If the boiler has a surface blow-off cock, or a mechanical boiler cleaner, it is best to blow off from that, as it carries off the scum at the same time as relieving the boiler.

To prevent priming, a steady and uniform rate of boiler feed, the use of pure water, a clean boiler, and steady firing are the best means, turning on the steam slowly so as not to violently disturb the water in the boiler.

The engine as well as the boiler requires attention when the boiler primes. Thus the cylinder cocks should be opened to let out the water from the cylinder and prevent breakage of the cylinder cover.

Scale in Boilers.—The steam leaves behind it all the impurities that the water contained, and these impurities deposit in form of mud and scale, which must be got rid of because it causes a loss of fuel, and if allowed to get thick enough will cause the boiler to burn.

The use of boiler compounds or scale preventatives may be resorted to with advantage, providing they are of a nature to suit the water, but mechanical cleaning must also be resorted to at periods determined by the nature of water.

Boilers are cleaned in two ways—first, by blowing off the impurities before they have formed into scale; and second, by removing at certain intervals whatever scale has formed.

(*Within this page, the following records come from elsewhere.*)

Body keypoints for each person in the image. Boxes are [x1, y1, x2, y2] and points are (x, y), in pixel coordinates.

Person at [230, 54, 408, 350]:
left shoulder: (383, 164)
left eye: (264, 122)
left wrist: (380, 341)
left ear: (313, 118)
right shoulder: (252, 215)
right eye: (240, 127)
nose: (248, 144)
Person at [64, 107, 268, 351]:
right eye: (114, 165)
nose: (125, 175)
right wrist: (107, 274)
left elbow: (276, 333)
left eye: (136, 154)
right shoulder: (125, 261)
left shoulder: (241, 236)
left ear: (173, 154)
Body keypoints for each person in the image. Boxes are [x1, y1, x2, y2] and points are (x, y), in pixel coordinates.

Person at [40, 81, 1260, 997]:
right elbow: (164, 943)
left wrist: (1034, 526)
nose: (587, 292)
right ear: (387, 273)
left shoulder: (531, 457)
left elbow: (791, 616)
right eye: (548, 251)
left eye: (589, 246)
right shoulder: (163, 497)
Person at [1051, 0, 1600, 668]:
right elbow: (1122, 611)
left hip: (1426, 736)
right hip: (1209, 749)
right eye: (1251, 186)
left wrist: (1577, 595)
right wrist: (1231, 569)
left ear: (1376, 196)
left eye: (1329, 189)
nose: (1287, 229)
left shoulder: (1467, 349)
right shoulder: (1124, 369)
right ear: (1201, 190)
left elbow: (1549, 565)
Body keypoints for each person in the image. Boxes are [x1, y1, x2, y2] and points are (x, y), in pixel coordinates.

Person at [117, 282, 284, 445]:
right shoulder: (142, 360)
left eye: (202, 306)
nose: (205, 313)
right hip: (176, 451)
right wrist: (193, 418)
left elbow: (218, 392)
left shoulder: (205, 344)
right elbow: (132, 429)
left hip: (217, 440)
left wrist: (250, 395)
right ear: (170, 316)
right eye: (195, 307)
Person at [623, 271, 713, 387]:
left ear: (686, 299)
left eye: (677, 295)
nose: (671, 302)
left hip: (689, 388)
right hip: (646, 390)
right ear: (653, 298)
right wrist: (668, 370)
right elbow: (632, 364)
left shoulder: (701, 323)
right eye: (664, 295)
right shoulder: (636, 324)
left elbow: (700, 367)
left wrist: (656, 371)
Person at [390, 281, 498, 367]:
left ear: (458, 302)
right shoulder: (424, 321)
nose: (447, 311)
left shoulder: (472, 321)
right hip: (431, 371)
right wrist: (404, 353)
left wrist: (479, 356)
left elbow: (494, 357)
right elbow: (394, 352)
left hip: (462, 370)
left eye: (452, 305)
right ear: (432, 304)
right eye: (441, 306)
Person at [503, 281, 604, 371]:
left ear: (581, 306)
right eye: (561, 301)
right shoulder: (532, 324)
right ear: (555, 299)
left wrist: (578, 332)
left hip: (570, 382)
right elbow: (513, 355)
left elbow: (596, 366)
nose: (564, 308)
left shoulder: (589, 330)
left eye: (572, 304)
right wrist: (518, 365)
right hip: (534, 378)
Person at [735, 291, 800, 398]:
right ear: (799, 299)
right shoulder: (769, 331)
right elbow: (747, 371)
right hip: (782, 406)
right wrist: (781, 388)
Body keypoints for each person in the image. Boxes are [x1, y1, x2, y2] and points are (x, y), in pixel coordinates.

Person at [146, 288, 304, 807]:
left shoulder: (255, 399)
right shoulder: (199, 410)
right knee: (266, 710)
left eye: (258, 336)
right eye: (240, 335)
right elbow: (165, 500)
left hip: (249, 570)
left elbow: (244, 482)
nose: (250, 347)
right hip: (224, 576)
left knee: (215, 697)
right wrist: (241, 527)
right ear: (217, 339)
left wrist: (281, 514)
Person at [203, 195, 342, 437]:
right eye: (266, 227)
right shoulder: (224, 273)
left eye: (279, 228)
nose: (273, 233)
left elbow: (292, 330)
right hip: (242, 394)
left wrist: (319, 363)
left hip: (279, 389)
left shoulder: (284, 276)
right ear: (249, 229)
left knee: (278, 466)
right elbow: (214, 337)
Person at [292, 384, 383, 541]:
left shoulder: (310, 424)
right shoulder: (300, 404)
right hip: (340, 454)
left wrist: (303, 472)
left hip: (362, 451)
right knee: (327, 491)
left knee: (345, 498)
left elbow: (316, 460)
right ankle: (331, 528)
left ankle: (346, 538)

Blowing down may be done in two ways—first, from the surface of the water by means of mechanical cleaners; and second, by blowing out from the bottom of the boiler.

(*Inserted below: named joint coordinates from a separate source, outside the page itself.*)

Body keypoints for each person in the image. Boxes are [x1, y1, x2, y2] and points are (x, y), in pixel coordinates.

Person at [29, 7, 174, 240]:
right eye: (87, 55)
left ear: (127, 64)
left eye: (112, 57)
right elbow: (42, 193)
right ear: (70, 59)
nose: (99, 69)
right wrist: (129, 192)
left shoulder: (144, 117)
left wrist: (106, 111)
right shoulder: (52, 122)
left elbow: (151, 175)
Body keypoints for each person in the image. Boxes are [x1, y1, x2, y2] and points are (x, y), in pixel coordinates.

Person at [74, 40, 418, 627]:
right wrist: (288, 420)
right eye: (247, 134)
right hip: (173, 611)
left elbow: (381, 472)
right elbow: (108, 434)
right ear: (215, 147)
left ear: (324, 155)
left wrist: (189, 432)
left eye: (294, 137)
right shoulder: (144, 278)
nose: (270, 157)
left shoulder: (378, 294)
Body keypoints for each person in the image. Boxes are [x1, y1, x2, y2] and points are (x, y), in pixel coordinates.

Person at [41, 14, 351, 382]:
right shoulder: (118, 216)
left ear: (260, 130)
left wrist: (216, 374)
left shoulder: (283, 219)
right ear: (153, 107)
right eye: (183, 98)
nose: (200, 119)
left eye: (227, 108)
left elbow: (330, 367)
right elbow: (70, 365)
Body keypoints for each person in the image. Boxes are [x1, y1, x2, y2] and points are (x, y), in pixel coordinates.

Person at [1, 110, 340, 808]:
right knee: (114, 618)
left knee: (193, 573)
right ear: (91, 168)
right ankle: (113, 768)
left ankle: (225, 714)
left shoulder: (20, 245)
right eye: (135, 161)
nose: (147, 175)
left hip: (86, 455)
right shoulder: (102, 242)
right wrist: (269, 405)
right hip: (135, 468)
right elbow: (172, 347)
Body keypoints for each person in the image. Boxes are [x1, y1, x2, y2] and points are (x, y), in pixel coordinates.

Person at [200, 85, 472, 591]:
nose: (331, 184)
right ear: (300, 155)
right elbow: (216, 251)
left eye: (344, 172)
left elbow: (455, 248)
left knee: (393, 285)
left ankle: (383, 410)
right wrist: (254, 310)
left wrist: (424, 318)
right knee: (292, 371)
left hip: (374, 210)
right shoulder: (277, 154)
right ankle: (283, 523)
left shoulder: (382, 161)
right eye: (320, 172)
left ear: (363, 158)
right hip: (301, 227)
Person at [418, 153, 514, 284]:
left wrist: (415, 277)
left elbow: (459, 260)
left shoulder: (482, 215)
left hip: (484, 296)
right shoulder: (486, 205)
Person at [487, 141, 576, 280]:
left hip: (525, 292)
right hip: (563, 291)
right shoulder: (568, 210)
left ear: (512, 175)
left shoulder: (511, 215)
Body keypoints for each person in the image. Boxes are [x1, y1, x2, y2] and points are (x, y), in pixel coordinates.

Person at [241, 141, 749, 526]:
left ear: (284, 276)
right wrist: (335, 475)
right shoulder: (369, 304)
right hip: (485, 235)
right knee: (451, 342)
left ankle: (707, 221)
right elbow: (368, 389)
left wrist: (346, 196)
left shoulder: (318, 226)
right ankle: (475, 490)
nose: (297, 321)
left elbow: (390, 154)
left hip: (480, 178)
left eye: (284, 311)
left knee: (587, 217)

The first draws off the impurities as they are thrown to the surface, the second draws them off after they have become more condensed and sink to the bottom.

How often a boiler should be blown down depends upon the kind of water fed to the boiler; where purifiers are used, less blowing down is obviously needed.

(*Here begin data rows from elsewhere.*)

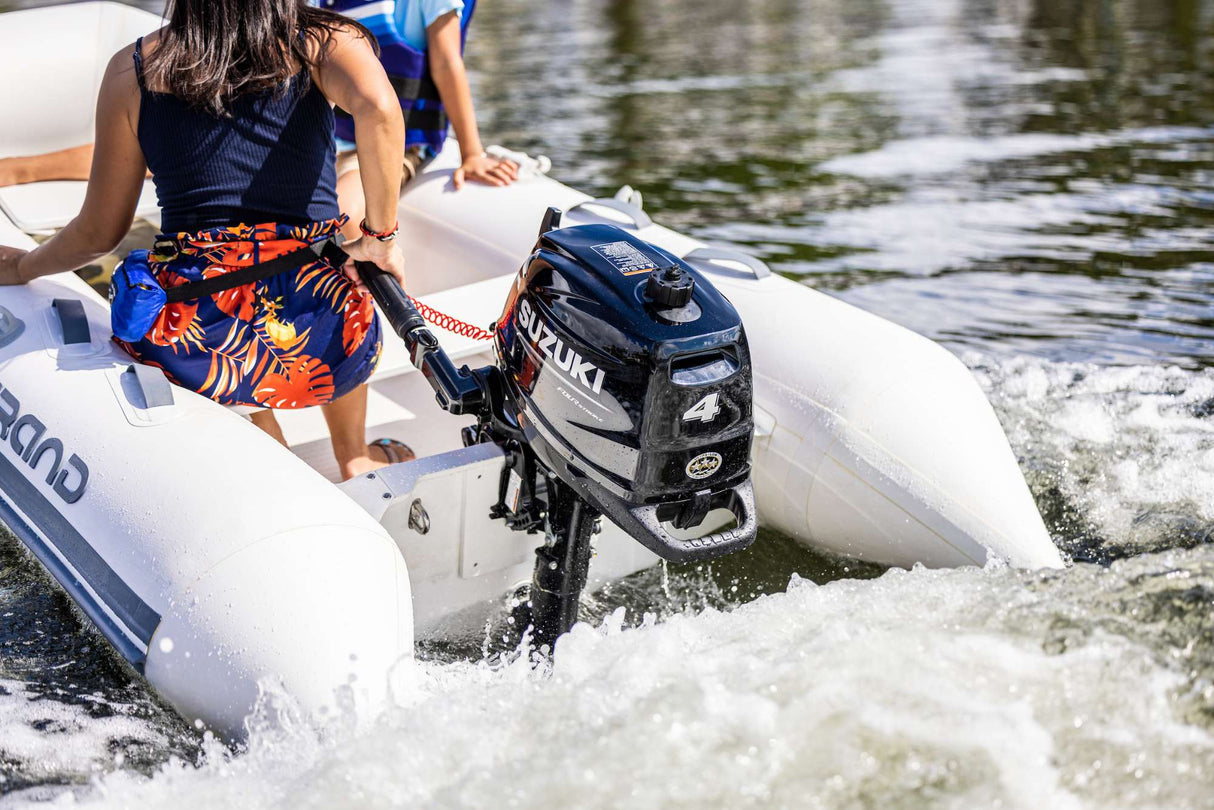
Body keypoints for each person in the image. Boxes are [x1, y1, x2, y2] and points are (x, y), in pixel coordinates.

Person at [0, 0, 408, 480]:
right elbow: (379, 109)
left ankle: (279, 469)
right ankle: (354, 455)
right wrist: (380, 238)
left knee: (229, 314)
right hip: (324, 333)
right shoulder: (323, 39)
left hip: (200, 341)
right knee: (332, 269)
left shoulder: (133, 70)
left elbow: (98, 234)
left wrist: (24, 267)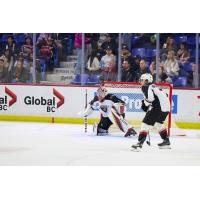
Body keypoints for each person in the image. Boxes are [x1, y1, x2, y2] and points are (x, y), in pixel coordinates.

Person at [131, 73, 171, 150]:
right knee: (158, 123)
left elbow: (150, 99)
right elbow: (165, 95)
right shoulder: (155, 86)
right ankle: (166, 141)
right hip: (166, 108)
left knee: (145, 124)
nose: (141, 81)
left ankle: (139, 143)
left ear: (146, 81)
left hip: (158, 108)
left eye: (142, 80)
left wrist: (145, 103)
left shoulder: (146, 87)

It is best to blow off from the bottom of the boiler when no steam is being used, as during dinner time, letting the water blow down about a quarter of the glass, or from the upper to the middle gauge cock.

As no steam is being used, the feed can then be put on to restore the quantity of water without reducing the temperature of the boiler so much. The feed should be gradual and the fire regulated to keep the steam pressure even.

How often a boiler should be washed out and cleaned depends upon the quality of the water it uses, and varies from about once a week to once a month, according to whether bad and unpurified water or purified water is used.

The first thing to do is to draw the fire, leaving the chimney damper open and closing all the other dampers so that as little cold air as possible can get into the boiler, while the heat can pass away up the chimney.

Let the steam and water all remain in the boiler until there is a gauge pressure of about 5 lbs. in the boiler.

Then open the blow-off cock and let out the water. If the water is blown off under a high pressure, then after the waste is all out the iron is hot enough to dry up the scale, making it hard and very difficult to remove.

After all the water is blown off, take out all the mud plugs and the man-hole and hand-hole covers, and wash out the boiler under as much water pressure as can be had, directing the hose so to reach all parts of the boiler and tubes, and continuing the washing until the water leaves the boiler clean.

Then with a wooden hoe on a piece of gas-pipe of small diameter for a handle, and small enough to pass through the hand-hole, draw all the loose scale to the hand-hole and remove it, letting the water run slowly, so as to carry the small pieces of scale towards the hand-hole as fast as the hoe disturbs it.

Then get inside the boiler, and a few blows with a light ball-pened hammer will loosen the scale, and a steel scraper will remove more, which must be washed down and drawn out with a hoe.

After the cleaning and scaling are complete, the engineer, with lamp in hand, should carefully examine the interior of the boiler and of the fire box, paying especial attention to the stays to see that they are not broken.

The hammer test should also be applied. It consists of sounding the boiler by light blows given by a light ball-pened hand hammer, the sound indicating defective places.